This invention relates to ceramic nuclear fuel pellets.
The service life of a nuclear reactor fuel element is dependent upon interactions between the fuel element sheath and nuclear fuel within it. These interactions may be chemical -- as in the corrosion of zirconium alloy sheaths by moisture in the fuel -- or mechanical -- by fuel swelling or fuel densification.
Sintered uranium dioxide fuel pellets in use as nuclear fuel undergo dimensional changes as a consequence of both swelling and densification. These dimensional changes have been shown to have undesirable effects on the integrity of fuel element sheaths and hence on fuel element performance. Accordingly efforts have been made to reduce dimensional instabilities resulting from the two main mechanisms which exist; these are
1. Pellet densification due to the removal of residual fine sintering porosity by irradiation and thermal processes PA0 2. Pellet swelling due to the accumulation of solid and gaseous fission products as inclusions and bubbles.
Such efforts to produce dimensionably stable uranium dioxide pellets have previously been directed to stabilising the pores in the pellets (so that the pores are not removed by prolonged sintering) by balancing the pressure of gas contained in the pores against the surface tension forces which would otherwise lead to diminution of the pores. However these pellets, manufactured by pressing and sintering ceramic uranium dioxide powder, are generally of high density (typically greater than 95% theoretical density or 10.40 g/cm.sup.3) whereas fuel specifications often require up to 10% voidage to minimise swelling due to the accommodation of fission products. For this latter purpose the uranium dioxide pellets are sintered to a density less than the thermal equilibrium value.

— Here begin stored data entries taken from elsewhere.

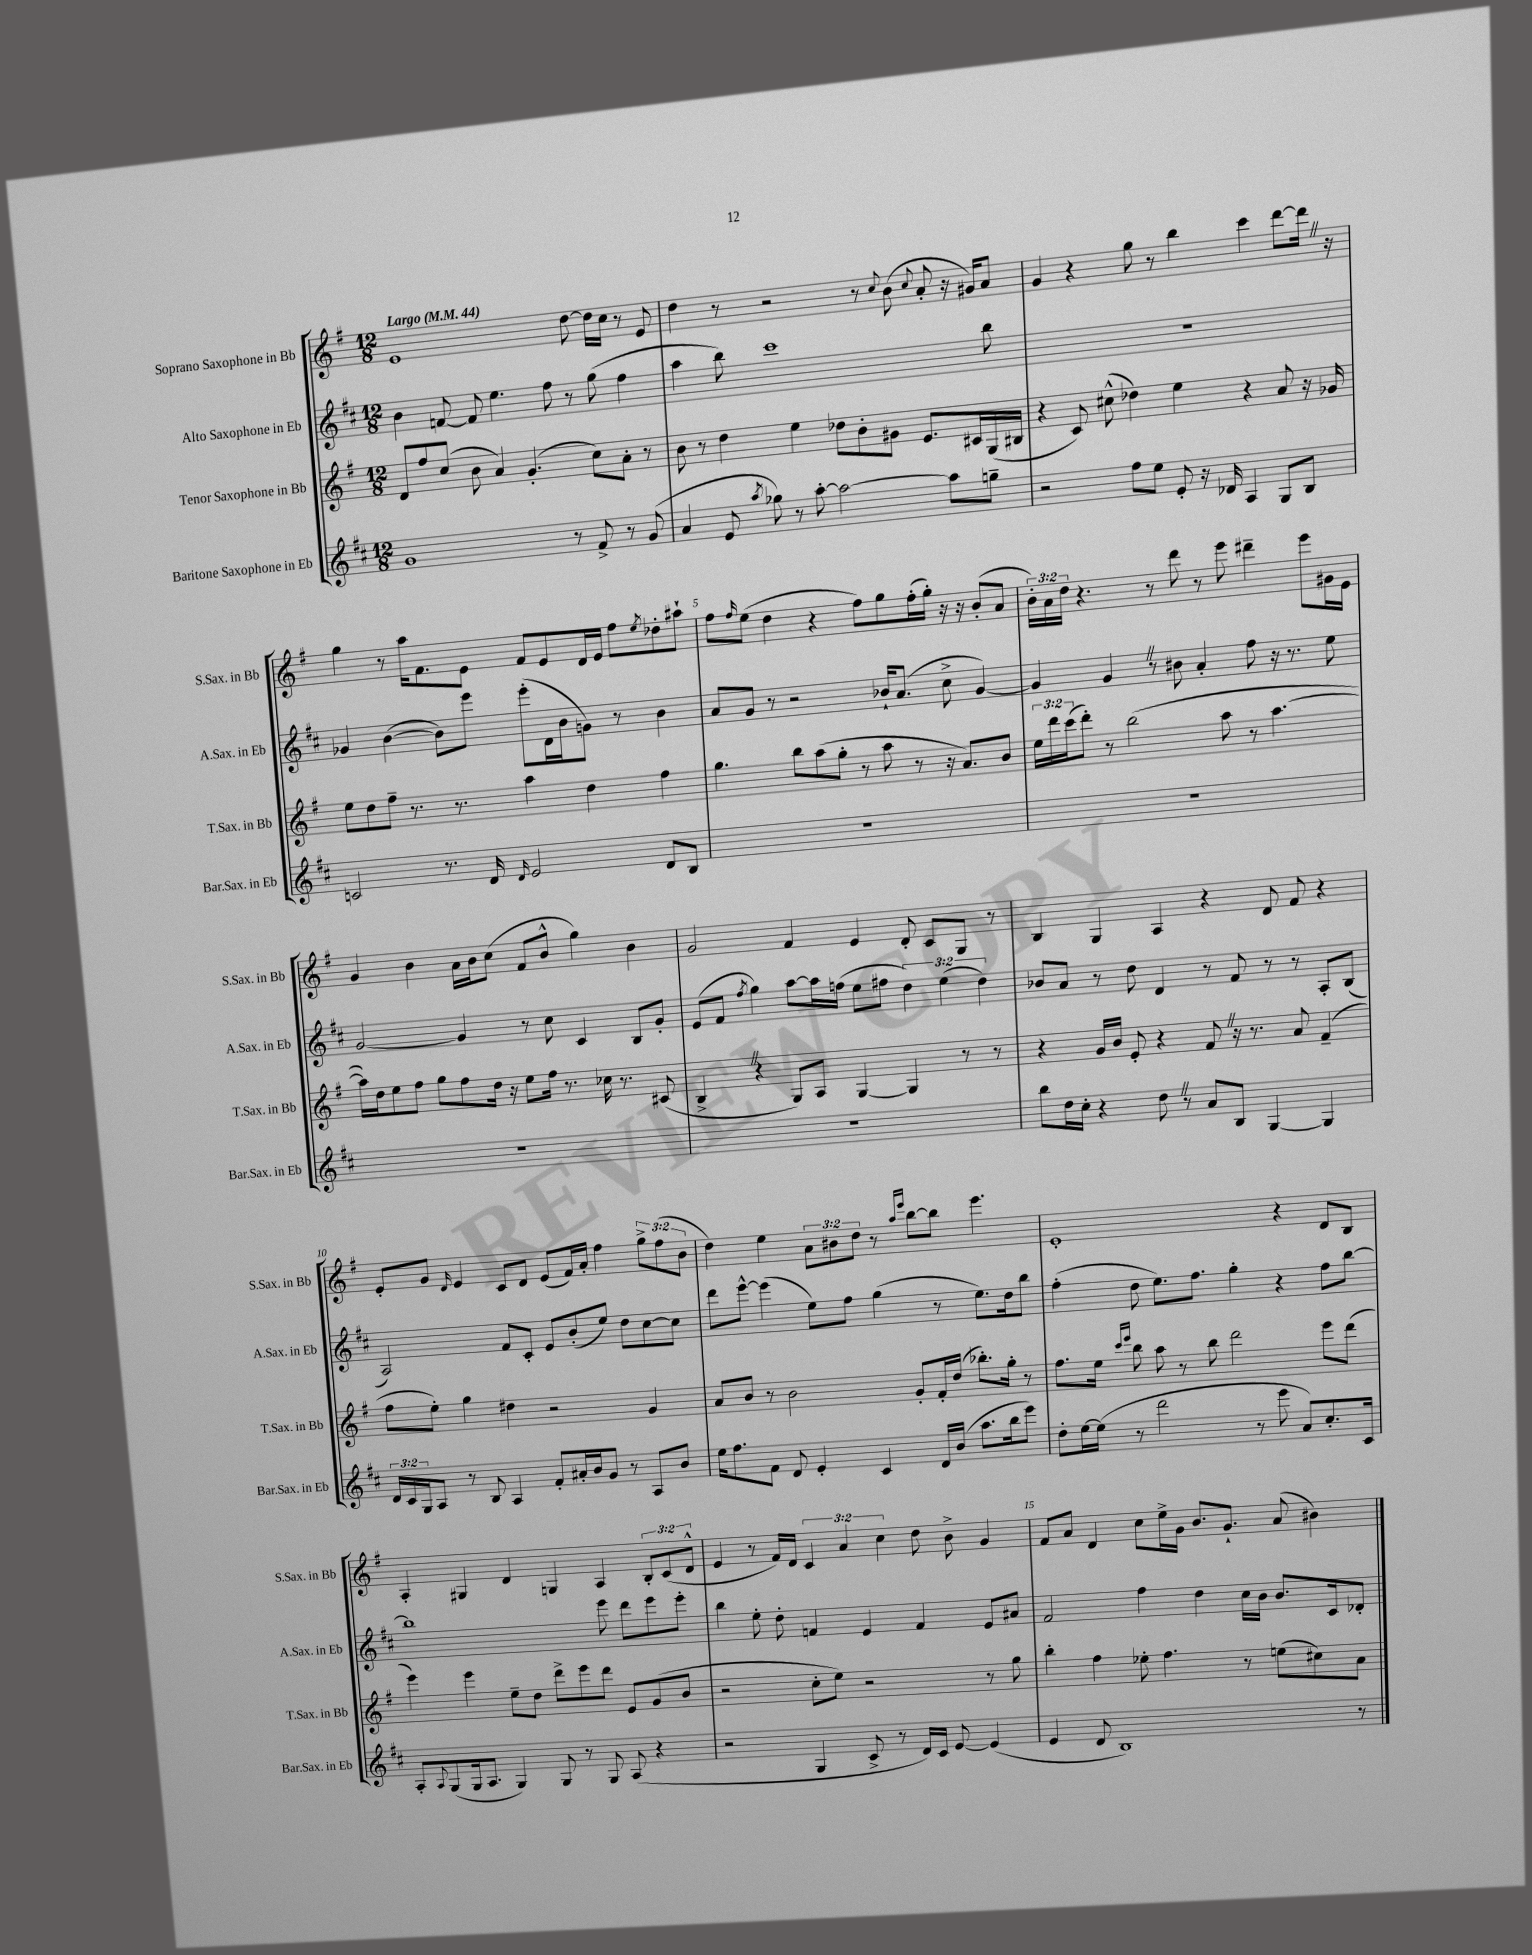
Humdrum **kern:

**kern	**kern	**kern	**kern
*staff4	*staff3	*staff2	*staff1
*clefG2	*clefG2	*clefG2	*clefG2
*k[f#c#]	*k[f#]	*k[f#c#]	*k[f#]
*M12/8	*M12/8	*M12/8	*M12/8
*MM44	*MM44	*MM44	*MM44
1g	8d	4b	1e
.	8ff#	.	.
.	(8cc	[8f	.
.	8b	8f]	.
.	4a)	4.ee	.
.	(4.g'	.	.
.	.	8ff#	.
8r	.	8r	[8dd
8f#^	8cc)	(8gg	16dd]
.	.	.	16cc
8r	8a'	4ff#	8r
(8g	8r	.	8e
=	=	=	=
4a	8b	4aa	4dd
.	8r	.	.
8e	4dd	8bb)	8r
8qaa	.	.	.
8gg-)	.	1ccc#	2r
8r	4ee	.	.
[8aa'	.	.	.
2aa_	8dd-	.	.
.	8b'	.	8r
.	.	.	8qqcc
.	8g#	.	(8b
.	.	.	8qqcc
.	8.e	.	8a'
8aa]	.	.	16r
.	16c#	.	16g#)
8gg~	(16G	8bb	8a
.	16B#	.	.
=	=	=	=
2r	4r	1.r	4g
.	8c)	.	4r
.	(8cc#^^	.	.
8ff#	4dd-)	.	8gg
8ee	.	.	8r
8e'	4ee	.	4bb
16r	.	.	.
16d-	.	.	.
4A	4r	.	4ccc
8G	8a	.	[8ddd
8B	16r	.	16ddd]
.	16g-	.	16r
=	=	=	=
2c	8ee	4g-	4gg
.	8dd	.	.
.	8ff#~	([4b	8r
.	8.r	.	16aa
.	.	.	8.f#
8.r	.	8b])	.
.	8.r	.	.
.	.	8eee	8e
16d	.	.	.
16qqd	.	.	.
2e	4aa	(8eee'	8f#
.	.	16d	8e
.	.	16b	.
.	4dd	8g)	16d
.	.	.	16e
.	.	8r	8ff#
.	.	.	8qee
8d	4ff#	4b	8dd-'
8B	.	.	8aa#`
=	=	=	=
1.r	4.gg	8a	8ff#
.	.	.	16qqff#
.	.	8g	(8ee
.	.	8r	4dd
.	8bb	2r	.
.	(8aa	.	4r
.	8gg'	.	.
.	8r	.	8ff#)
.	8aa	16b-`	8gg
.	.	(8.a	.
.	8r	.	(16ff#'
.	.	.	16gg')
.	16r	8cc#^	16r
.	8.a)	.	16r
.	.	[4g)	(8b'
.	8b	.	8a
=	=	=	=
1.r	24ee	4g]	24b')
.	24ddd	.	24a
.	(24ccc	.	24dd
.	8ddd')	.	4.r
.	8r	4g	.
.	(2bb	.	.
.	.	8r	8r
.	.	8b#	8ddd
.	.	4a'	8r
.	8aa	.	8eee
.	8r	8ff#	4ddd#~
.	[4.aa	16r	.
.	.	8.r	.
.	.	.	8eee
.	.	8ee	16g#
.	.	.	16e
=	=	=	=
1.r	16aa])	[2g	4g
.	16dd	.	.
.	8ee	.	.
.	8ff#	.	4b
.	8gg	.	.
.	8ff#	4g]	16a
.	.	.	16b
.	16dd	.	(8cc
.	16r	.	.
.	8ee	8r	8f#
.	16ff#	8cc#	8b^^
.	8.r	.	.
.	.	4c#	4gg)
.	16cc-	.	.
.	8.r	.	.
.	.	8B	4b
.	(8c#	8g'	.
=	=	=	=
1.r	4B^	(8e	2g
.	.	8f#	.
.	.	8qff#	.
.	4r	4gg)	.
.	8G)	[8aa	4f#
.	8A	16aa]	.
.	.	(16ff	.
.	[4G	8ee	4e
.	.	8ff#	.
.	4G]	6dd)	8d'
.	.	.	8c
.	.	(6ee	.
.	8r	.	8G
.	.	6dd)	.
.	8r	.	8r
=	=	=	=
8bb	4r	8b-	4B
16dd	.	8a	.
16cc#'	.	.	.
4r	16g	8r	4G
.	16b	.	.
.	8e'	8dd	.
8dd	4r	4d	4A
8r	.	.	.
8a	8f#	8r	4r
8B	16r	8f#	.
.	8.r	.	.
[4G	.	8r	8d
.	8a	8r	8f#
4G]	(4f#~	8A'	4r
.	.	(8B	.
=	=	=	=
24d	8ff#	2A)	8e'
24c#	.	.	.
24G	.	.	.
8A	8ee')	.	8g
.	.	.	16qqd
8r	4gg	.	4e
8B	.	.	.
4A	4dd#	8f#	8c
.	.	8c#'	8d
8f#'	2r	8e	(8e
16a#'	.	(8b'	16f#)
16b	.	.	16a'
8g	.	8ee)	4ff#
8r	.	8dd	.
8A	4g	[8cc#	12gg^
.	.	.	(12ff#
8b	.	8cc#]	.
.	.	.	12b
=	=	=	=
16ee	8a	8ddd	4dd)
8.ff#	.	.	.
.	8b	[8eee^^	.
8f#	8r	(4eee]	4ee
8d	2b	.	.
4e'	.	8ee)	12a
.	.	.	12b#
.	.	8ff#	.
.	.	.	12dd
4c#	.	(4gg	8r
.	.	.	16qqaa
.	.	.	16qqeee
.	8g'	.	[8bb
16d	16f#'	8r	8bb]
(16b	(16dd	.	.
8.aa	8.bb-')	8.ee)	4.eee
16bb	16gg'	16dd	.
8eee)	8r	8bb	.
=	=	=	=
8dd'	8.ff#	(4ff#'	1e'
[16ee	.	.	.
(16ee]	16ee	.	.
.	16qqccc	.	.
.	16qqeee	.	.
8r	8bb	8dd	.
2ddd	8aa	8.ee)	.
.	8r	.	.
.	.	8.ff#	.
.	8bb	.	.
.	2ddd	4gg'	.
8r	.	.	.
8eee	.	4r	4r
8a)	.	.	.
8.cc#'	8eee	8ff#	8d
.	(8ddd	[8bb	8B
16c#	.	.	.
=	=	=	=
8A'	4eee)	1bb]	4A'
8qqA	.	.	.
(8G	.	.	.
16G	4eee	.	4G#
8.A	.	.	.
4G)	8ee~	.	4d
.	8dd	.	.
8G	8ddd^	.	4G
8r	8eee	.	.
8G	8ddd	8eee	4A
(8A	8e	8ddd	.
4r	(8g	8eee	12B'
.	.	.	(12c
.	8b	8eee'	.
.	.	.	12d^^
=	=	=	=
2r	2r	4bb	4e
.	.	8ee'	8r
.	.	8dd'	16f#)
.	.	.	16d
4G	8cc'	4f	6c
.	8ee)	.	.
.	.	.	6a
8c#^	2r	4e	.
.	.	.	6cc
8r	.	.	.
16d)	.	4f	8dd
16c#	.	.	.
[8e	.	.	8b^
(4e]	8r	8e	4g
.	8gg	8a#	.
=	=	=	=
4e	4bb'	2f#	8f#
.	.	.	8a
8d	4ff#	.	4d
1B)	.	.	.
.	8ee-'	4ff#	8cc
.	4.ff#	.	16ee^
.	.	.	16g
.	.	4dd	8.b
.	.	.	8.g`
.	8r	16cc#	.
.	.	16b	.
.	(8ee	8.b	(8a
.	8cc#)	.	4b#)
.	.	16c#	.
8r	8a	8d-'	.
==	==	==	==
*-	*-	*-	*-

This procedure produces a fuel which on further thermal treatment will densify to approach the equilibrium thereby causing shrinkage. Furthermore under irradiation the shrinkage may extend beyond the thermal equilibrium value. This is because in a sintered uranium dioxide pellet at equilibrium most of the pore volume is contained in pores less than a few microns in diameter, which (in order to be stable) must contain gas at pressures of over 10 atmospheres, and it has been shown that these small pores are readily removed during irradiation. Thus a pellet densifying in reactor conditions will not, in general, merely reach the thermal equilibrium value but will continue to approach the theoretical density unless prevented by other mechanisms, for example, swelling induced by fission products. It therefore follows that the porosity incorporated in a conventional uranium dioxide fuel pellet is unstable and dimensional changes result during reactor operation. The present invention seeks to provide fuel pellets of uranium dioxide in which dimensional instability is reduced.